**Work item:**
Can you reproduce the text of all the records below word for word, leaving the pictures out of your answer?

■ ■ ■ ■ ■

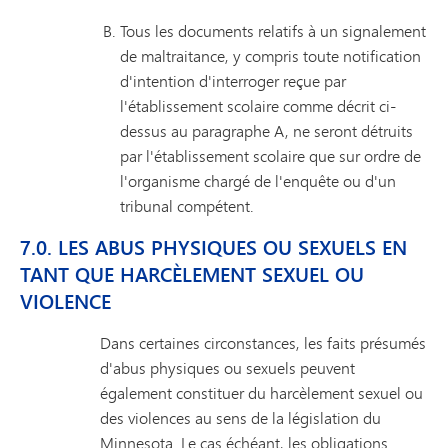
Tous les documents relatifs à un signalement
de maltraitance, y compris toute notification
d'intention d'interroger reçue par
l'établissement scolaire comme décrit ci-
dessus au paragraphe A, ne seront détruits
par l'établissement scolaire que sur ordre de
l'organisme chargé de l'enquête ou d'un
tribunal compétent.
7.0. LES ABUS PHYSIQUES OU SEXUELS EN
TANT QUE HARCÈLEMENT SEXUEL OU
VIOLENCE
Dans certaines circonstances, les faits présumés
d'abus physiques ou sexuels peuvent
également constituer du harcèlement sexuel ou
des violences au sens de la législation du
Minnesota. Le cas échéant, les obligations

■ ■ ■ ■ ■

**Response:**
Tous les documents relatifs à un signalement
de maltraitance, y compris toute notification
d'intention d'interroger reçue par
l'établissement scolaire comme décrit ci-
dessus au paragraphe A, ne seront détruits
par l'établissement scolaire que sur ordre de
l'organisme chargé de l'enquête ou d'un
tribunal compétent.
7.0. LES ABUS PHYSIQUES OU SEXUELS EN
TANT QUE HARCÈLEMENT SEXUEL OU
VIOLENCE
Dans certaines circonstances, les faits présumés
d'abus physiques ou sexuels peuvent
également constituer du harcèlement sexuel ou
des violences au sens de la législation du
Minnesota. Le cas échéant, les obligations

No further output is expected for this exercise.